• RECORDS TO PROCESS:
★ ★ ★

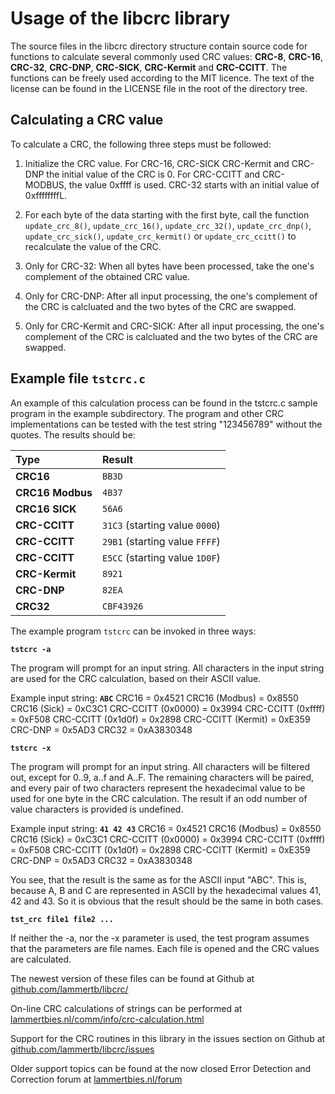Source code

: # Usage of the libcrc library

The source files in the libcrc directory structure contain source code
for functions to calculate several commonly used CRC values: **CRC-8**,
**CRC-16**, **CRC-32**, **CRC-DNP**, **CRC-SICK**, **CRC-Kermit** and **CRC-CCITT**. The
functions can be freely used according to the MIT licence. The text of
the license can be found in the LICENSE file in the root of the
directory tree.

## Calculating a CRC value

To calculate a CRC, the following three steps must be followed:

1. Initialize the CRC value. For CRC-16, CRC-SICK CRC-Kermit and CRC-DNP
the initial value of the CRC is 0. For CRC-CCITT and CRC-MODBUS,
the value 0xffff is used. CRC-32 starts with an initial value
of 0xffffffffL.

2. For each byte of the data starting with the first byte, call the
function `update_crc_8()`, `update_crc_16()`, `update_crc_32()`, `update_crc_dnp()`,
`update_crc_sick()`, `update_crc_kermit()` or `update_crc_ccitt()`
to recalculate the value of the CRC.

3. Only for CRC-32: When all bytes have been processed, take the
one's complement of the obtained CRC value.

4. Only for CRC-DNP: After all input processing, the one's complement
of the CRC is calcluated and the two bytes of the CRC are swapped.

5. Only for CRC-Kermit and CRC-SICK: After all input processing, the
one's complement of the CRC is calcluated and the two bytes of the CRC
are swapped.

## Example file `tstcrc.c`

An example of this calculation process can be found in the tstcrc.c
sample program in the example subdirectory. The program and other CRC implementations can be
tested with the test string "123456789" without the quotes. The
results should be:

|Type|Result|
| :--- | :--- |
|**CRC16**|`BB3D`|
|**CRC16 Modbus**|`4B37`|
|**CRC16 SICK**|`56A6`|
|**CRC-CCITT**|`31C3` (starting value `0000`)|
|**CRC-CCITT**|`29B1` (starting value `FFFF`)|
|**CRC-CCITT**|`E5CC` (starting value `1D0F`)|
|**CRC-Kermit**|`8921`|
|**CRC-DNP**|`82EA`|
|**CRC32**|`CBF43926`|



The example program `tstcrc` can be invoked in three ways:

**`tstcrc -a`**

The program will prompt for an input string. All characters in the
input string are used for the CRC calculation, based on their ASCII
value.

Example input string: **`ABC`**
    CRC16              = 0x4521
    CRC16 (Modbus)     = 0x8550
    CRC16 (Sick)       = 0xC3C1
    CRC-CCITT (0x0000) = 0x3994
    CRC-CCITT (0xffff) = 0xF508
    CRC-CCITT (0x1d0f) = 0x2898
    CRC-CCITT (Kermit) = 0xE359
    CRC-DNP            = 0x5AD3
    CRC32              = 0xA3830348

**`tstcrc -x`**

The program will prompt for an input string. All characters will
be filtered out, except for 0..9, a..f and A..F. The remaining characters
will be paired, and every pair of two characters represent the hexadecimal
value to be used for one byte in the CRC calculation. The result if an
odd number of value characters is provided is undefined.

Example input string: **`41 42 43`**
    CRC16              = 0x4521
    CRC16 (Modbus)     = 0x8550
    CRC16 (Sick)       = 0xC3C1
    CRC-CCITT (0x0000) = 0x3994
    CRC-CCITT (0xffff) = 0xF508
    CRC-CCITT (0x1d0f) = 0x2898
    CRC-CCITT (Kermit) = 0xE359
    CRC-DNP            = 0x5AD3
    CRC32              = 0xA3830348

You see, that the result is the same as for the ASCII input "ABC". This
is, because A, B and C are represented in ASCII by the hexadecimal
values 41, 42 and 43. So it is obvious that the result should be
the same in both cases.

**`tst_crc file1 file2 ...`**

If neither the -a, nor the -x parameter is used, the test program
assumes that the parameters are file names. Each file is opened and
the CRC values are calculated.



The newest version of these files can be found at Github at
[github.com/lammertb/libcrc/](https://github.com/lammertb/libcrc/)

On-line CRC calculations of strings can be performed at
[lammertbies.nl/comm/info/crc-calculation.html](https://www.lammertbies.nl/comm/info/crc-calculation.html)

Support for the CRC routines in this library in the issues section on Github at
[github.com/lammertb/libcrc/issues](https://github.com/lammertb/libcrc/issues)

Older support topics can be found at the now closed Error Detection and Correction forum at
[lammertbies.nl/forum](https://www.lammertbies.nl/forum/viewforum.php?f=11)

★ ★ ★

• PROBLEM DETAILS:
Revise the records so that "test string" becomes "input string" wherever it occurs, and keep everything else the same. Leave the pictures out of your answer.

• COMPLETED TASK:
Source code

: # Usage of the libcrc library

The source files in the libcrc directory structure contain source code
for functions to calculate several commonly used CRC values: **CRC-8**,
**CRC-16**, **CRC-32**, **CRC-DNP**, **CRC-SICK**, **CRC-Kermit** and **CRC-CCITT**. The
functions can be freely used according to the MIT licence. The text of
the license can be found in the LICENSE file in the root of the
directory tree.

## Calculating a CRC value

To calculate a CRC, the following three steps must be followed:

1. Initialize the CRC value. For CRC-16, CRC-SICK CRC-Kermit and CRC-DNP
the initial value of the CRC is 0. For CRC-CCITT and CRC-MODBUS,
the value 0xffff is used. CRC-32 starts with an initial value
of 0xffffffffL.

2. For each byte of the data starting with the first byte, call the
function `update_crc_8()`, `update_crc_16()`, `update_crc_32()`, `update_crc_dnp()`,
`update_crc_sick()`, `update_crc_kermit()` or `update_crc_ccitt()`
to recalculate the value of the CRC.

3. Only for CRC-32: When all bytes have been processed, take the
one's complement of the obtained CRC value.

4. Only for CRC-DNP: After all input processing, the one's complement
of the CRC is calcluated and the two bytes of the CRC are swapped.

5. Only for CRC-Kermit and CRC-SICK: After all input processing, the
one's complement of the CRC is calcluated and the two bytes of the CRC
are swapped.

## Example file `tstcrc.c`

An example of this calculation process can be found in the tstcrc.c
sample program in the example subdirectory. The program and other CRC implementations can be
tested with the input string "123456789" without the quotes. The
results should be:

|Type|Result|
| :--- | :--- |
|**CRC16**|`BB3D`|
|**CRC16 Modbus**|`4B37`|
|**CRC16 SICK**|`56A6`|
|**CRC-CCITT**|`31C3` (starting value `0000`)|
|**CRC-CCITT**|`29B1` (starting value `FFFF`)|
|**CRC-CCITT**|`E5CC` (starting value `1D0F`)|
|**CRC-Kermit**|`8921`|
|**CRC-DNP**|`82EA`|
|**CRC32**|`CBF43926`|



The example program `tstcrc` can be invoked in three ways:

**`tstcrc -a`**

The program will prompt for an input string. All characters in the
input string are used for the CRC calculation, based on their ASCII
value.

Example input string: **`ABC`**
    CRC16              = 0x4521
    CRC16 (Modbus)     = 0x8550
    CRC16 (Sick)       = 0xC3C1
    CRC-CCITT (0x0000) = 0x3994
    CRC-CCITT (0xffff) = 0xF508
    CRC-CCITT (0x1d0f) = 0x2898
    CRC-CCITT (Kermit) = 0xE359
    CRC-DNP            = 0x5AD3
    CRC32              = 0xA3830348

**`tstcrc -x`**

The program will prompt for an input string. All characters will
be filtered out, except for 0..9, a..f and A..F. The remaining characters
will be paired, and every pair of two characters represent the hexadecimal
value to be used for one byte in the CRC calculation. The result if an
odd number of value characters is provided is undefined.

Example input string: **`41 42 43`**
    CRC16              = 0x4521
    CRC16 (Modbus)     = 0x8550
    CRC16 (Sick)       = 0xC3C1
    CRC-CCITT (0x0000) = 0x3994
    CRC-CCITT (0xffff) = 0xF508
    CRC-CCITT (0x1d0f) = 0x2898
    CRC-CCITT (Kermit) = 0xE359
    CRC-DNP            = 0x5AD3
    CRC32              = 0xA3830348

You see, that the result is the same as for the ASCII input "ABC". This
is, because A, B and C are represented in ASCII by the hexadecimal
values 41, 42 and 43. So it is obvious that the result should be
the same in both cases.

**`tst_crc file1 file2 ...`**

If neither the -a, nor the -x parameter is used, the test program
assumes that the parameters are file names. Each file is opened and
the CRC values are calculated.



The newest version of these files can be found at Github at
[github.com/lammertb/libcrc/](https://github.com/lammertb/libcrc/)

On-line CRC calculations of strings can be performed at
[lammertbies.nl/comm/info/crc-calculation.html](https://www.lammertbies.nl/comm/info/crc-calculation.html)

Support for the CRC routines in this library in the issues section on Github at
[github.com/lammertb/libcrc/issues](https://github.com/lammertb/libcrc/issues)

Older support topics can be found at the now closed Error Detection and Correction forum at
[lammertbies.nl/forum](https://www.lammertbies.nl/forum/viewforum.php?f=11)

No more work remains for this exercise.